→ INPUT FOR THIS TASK:
"""

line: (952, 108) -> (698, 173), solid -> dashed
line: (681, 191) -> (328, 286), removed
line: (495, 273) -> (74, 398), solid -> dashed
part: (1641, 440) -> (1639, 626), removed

"""
"""

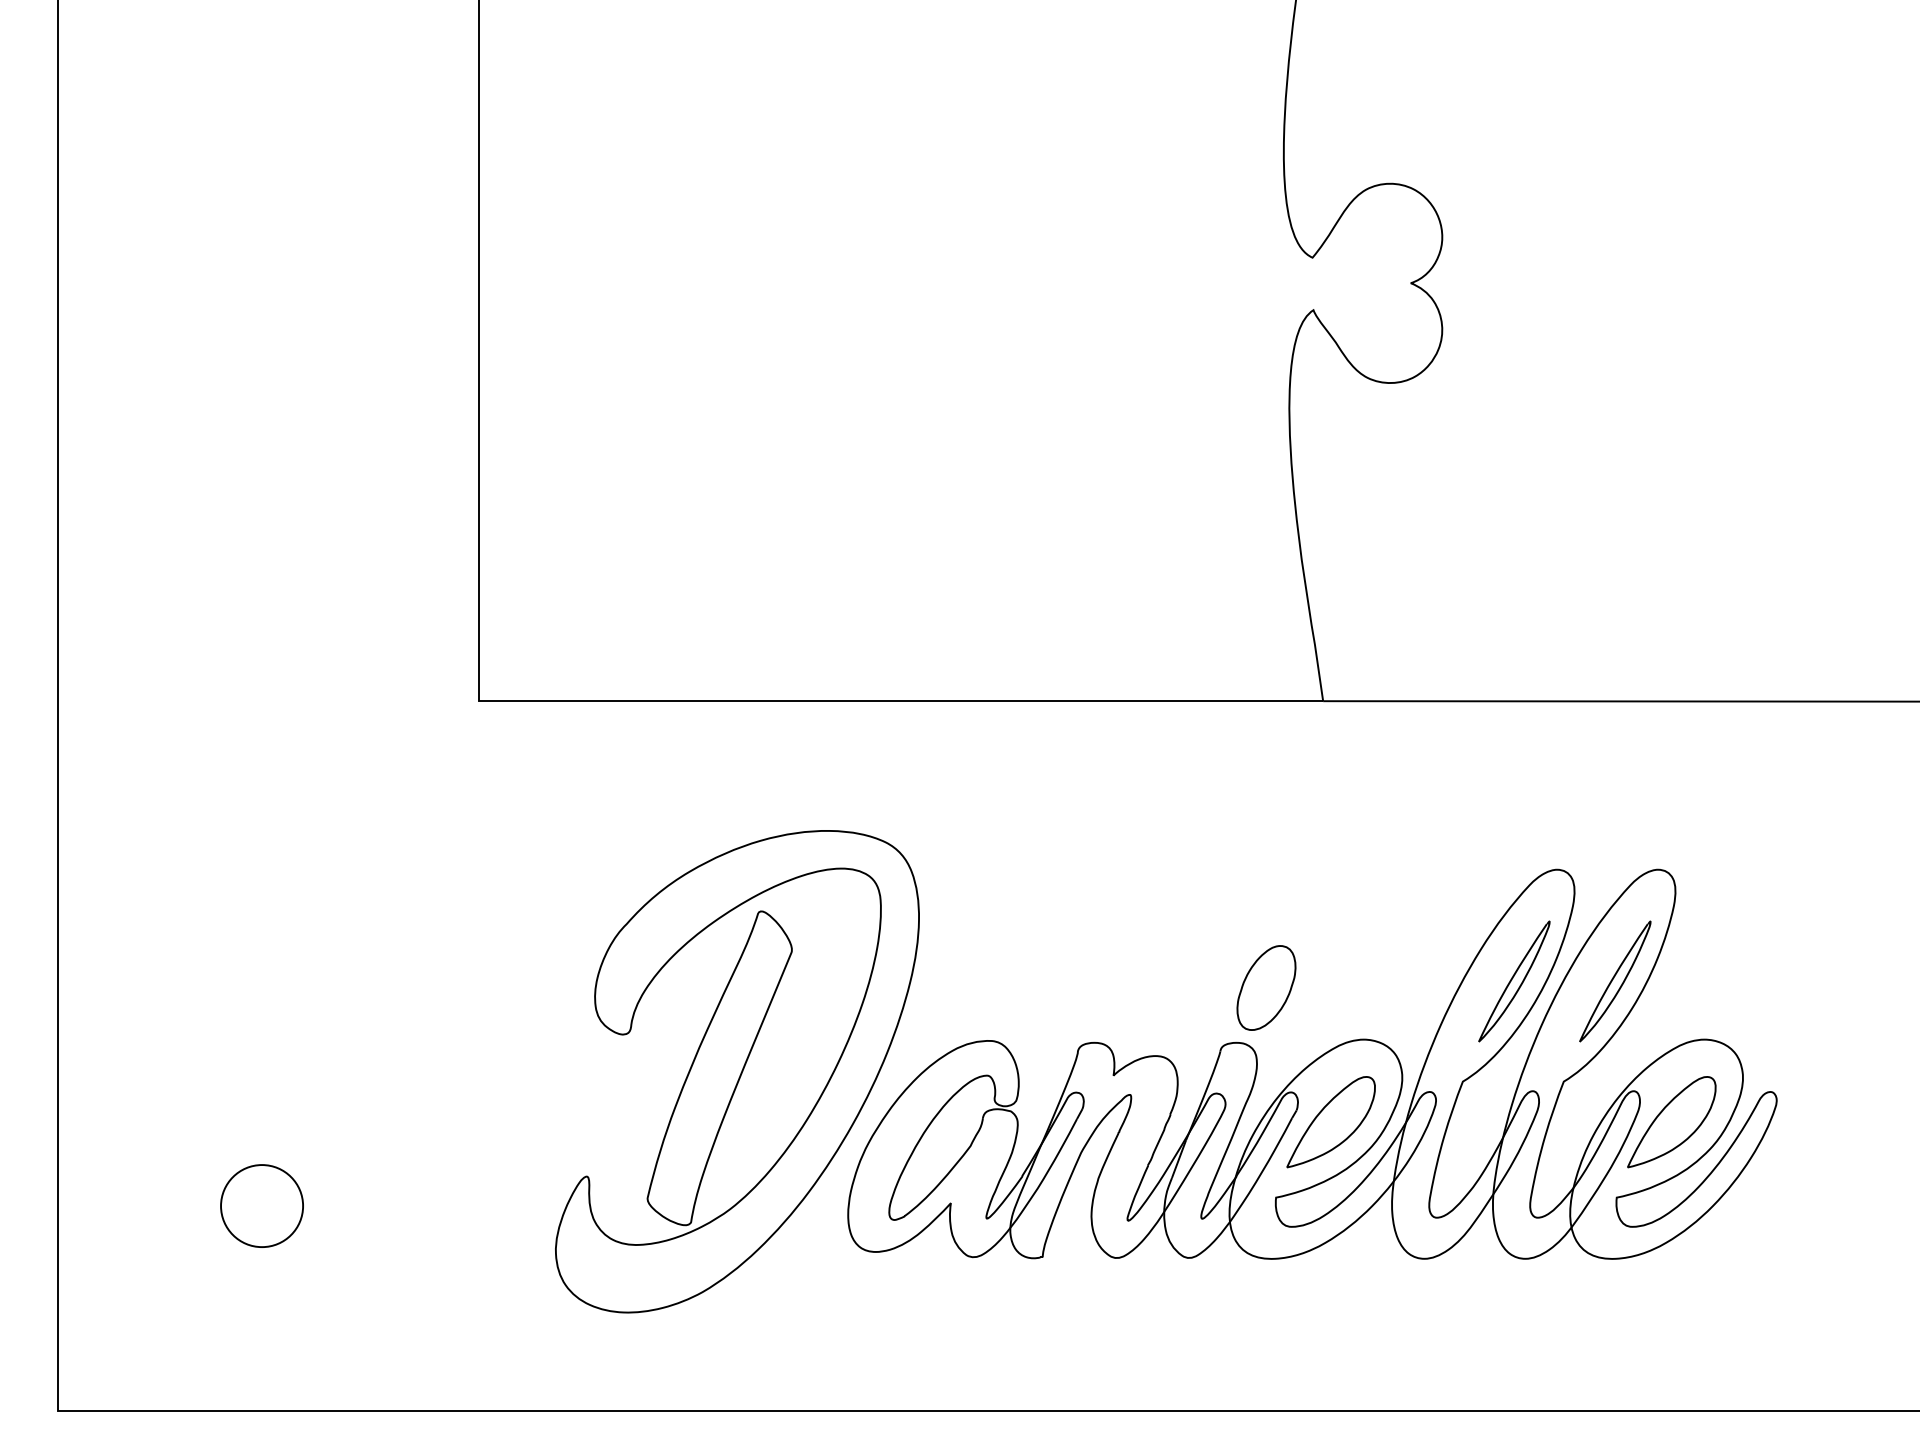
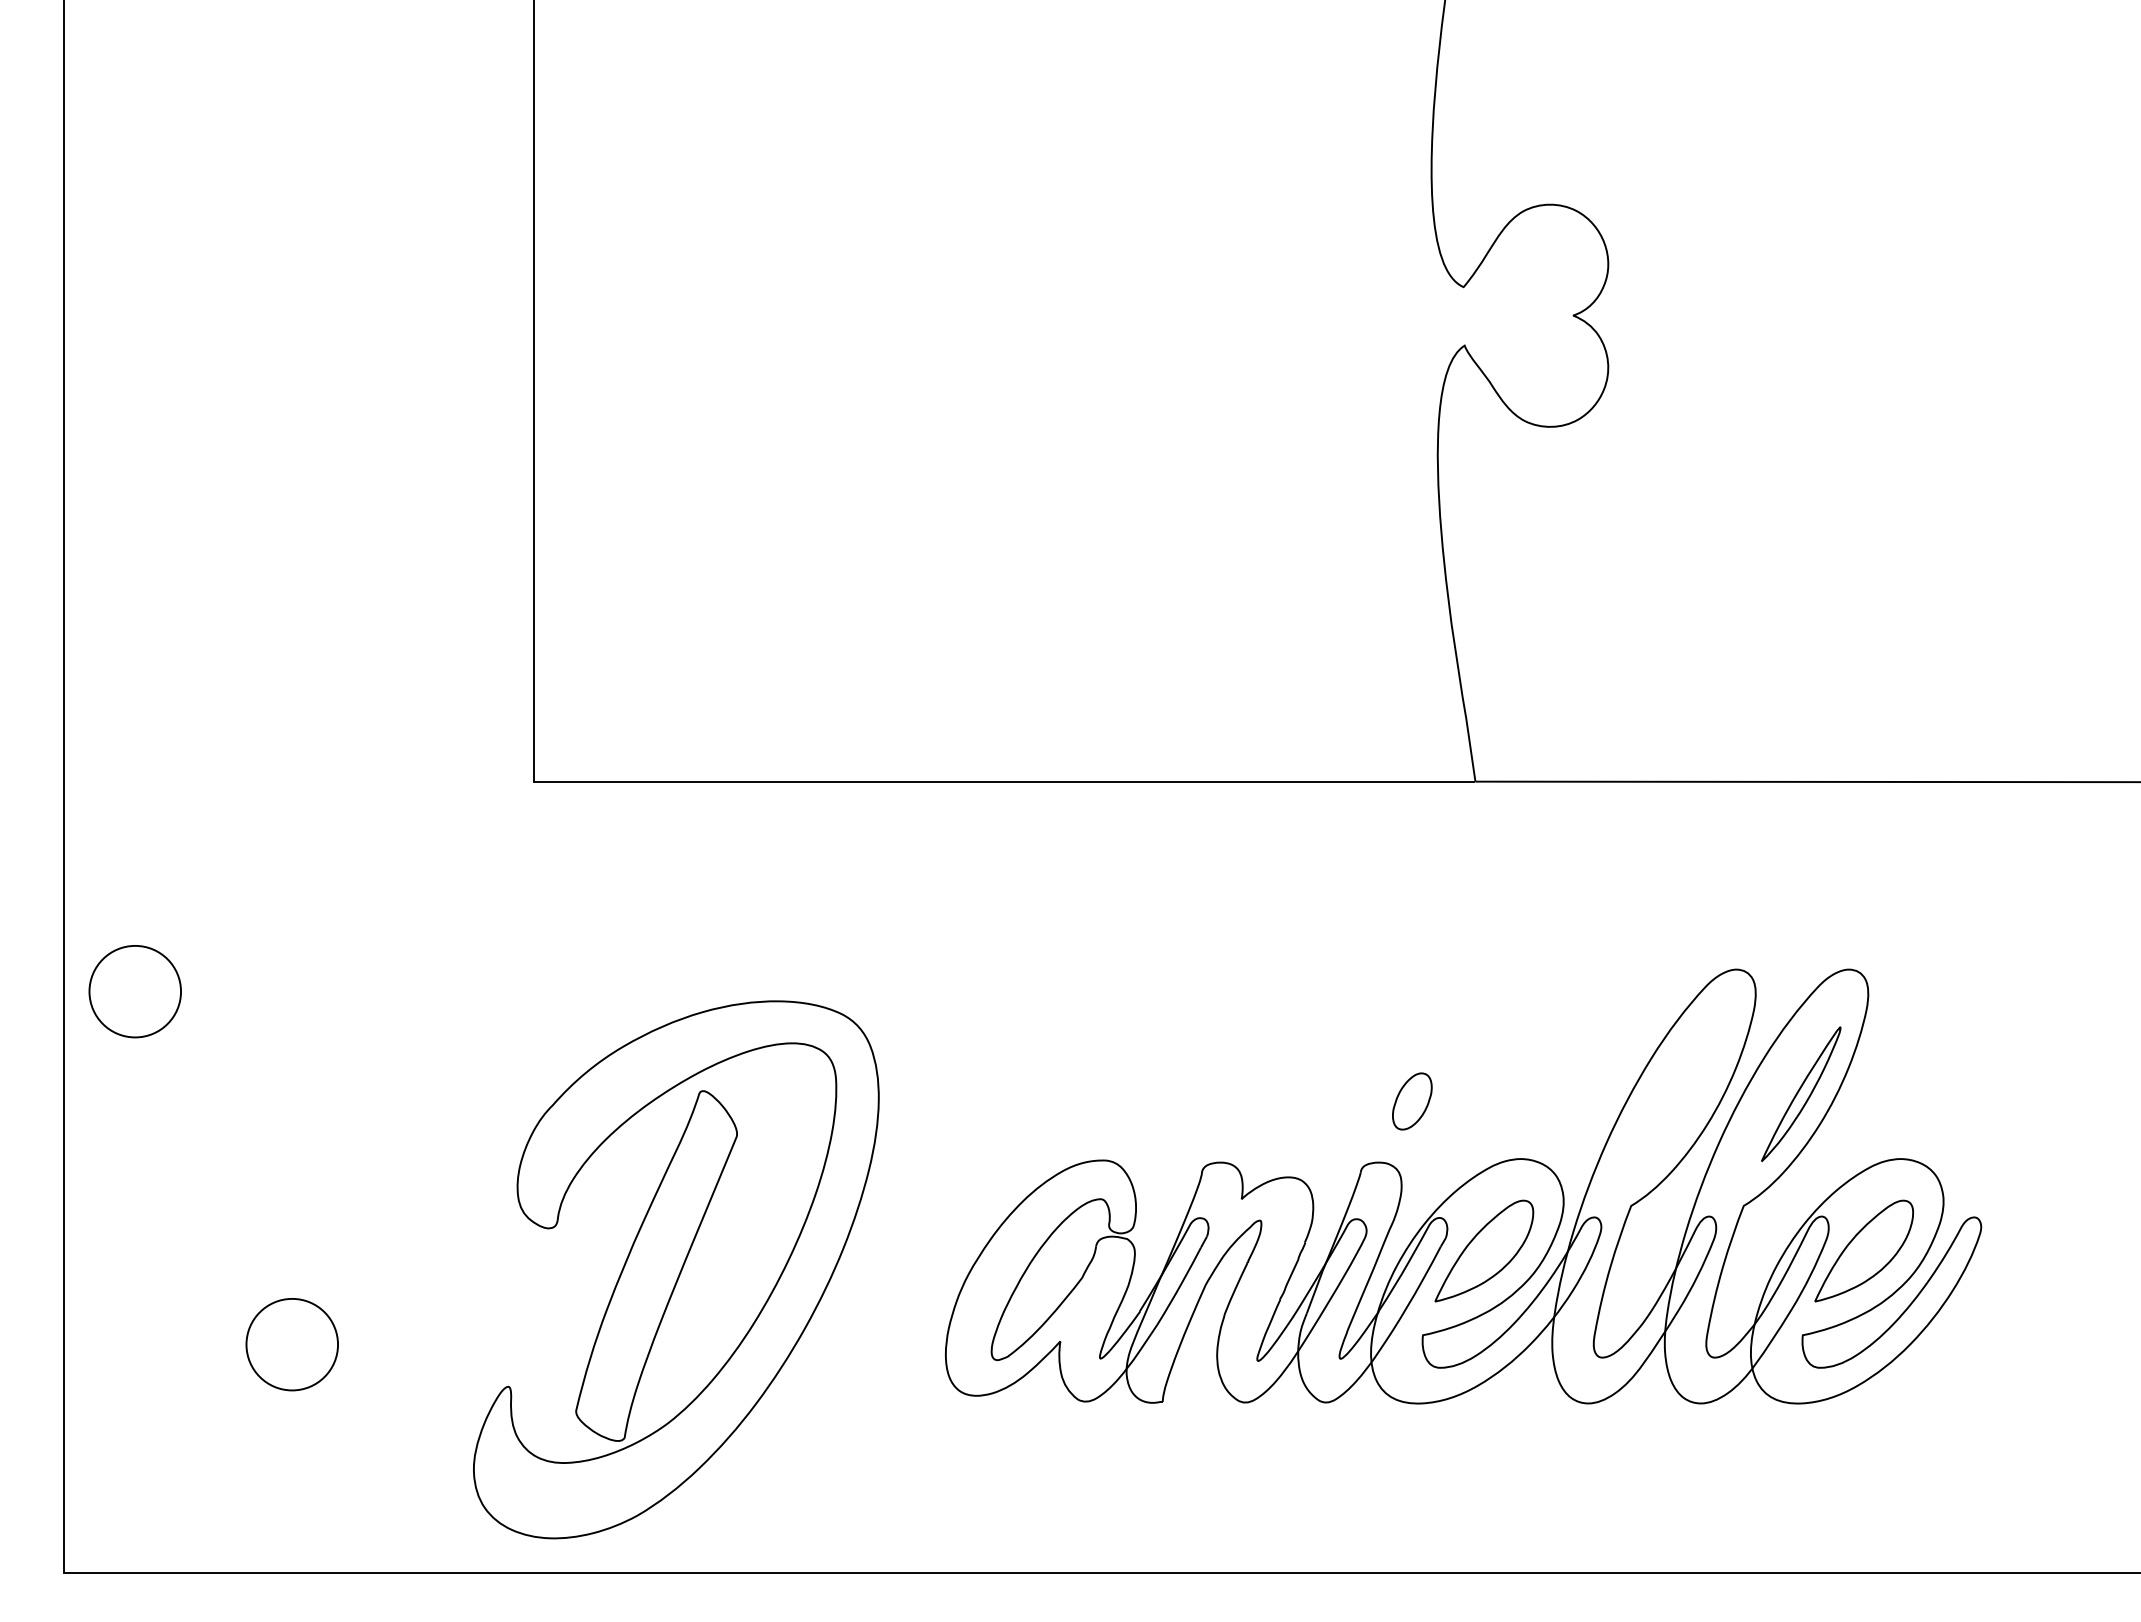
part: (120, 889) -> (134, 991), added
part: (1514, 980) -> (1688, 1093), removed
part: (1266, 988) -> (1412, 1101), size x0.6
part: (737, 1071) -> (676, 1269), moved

"""

→ EXERCISE OBJECTIVE:
From the listing, copy each line containing the word "solid".

→ OUTPUT FOR THIS TASK:
line: (952, 108) -> (698, 173), solid -> dashed
line: (495, 273) -> (74, 398), solid -> dashed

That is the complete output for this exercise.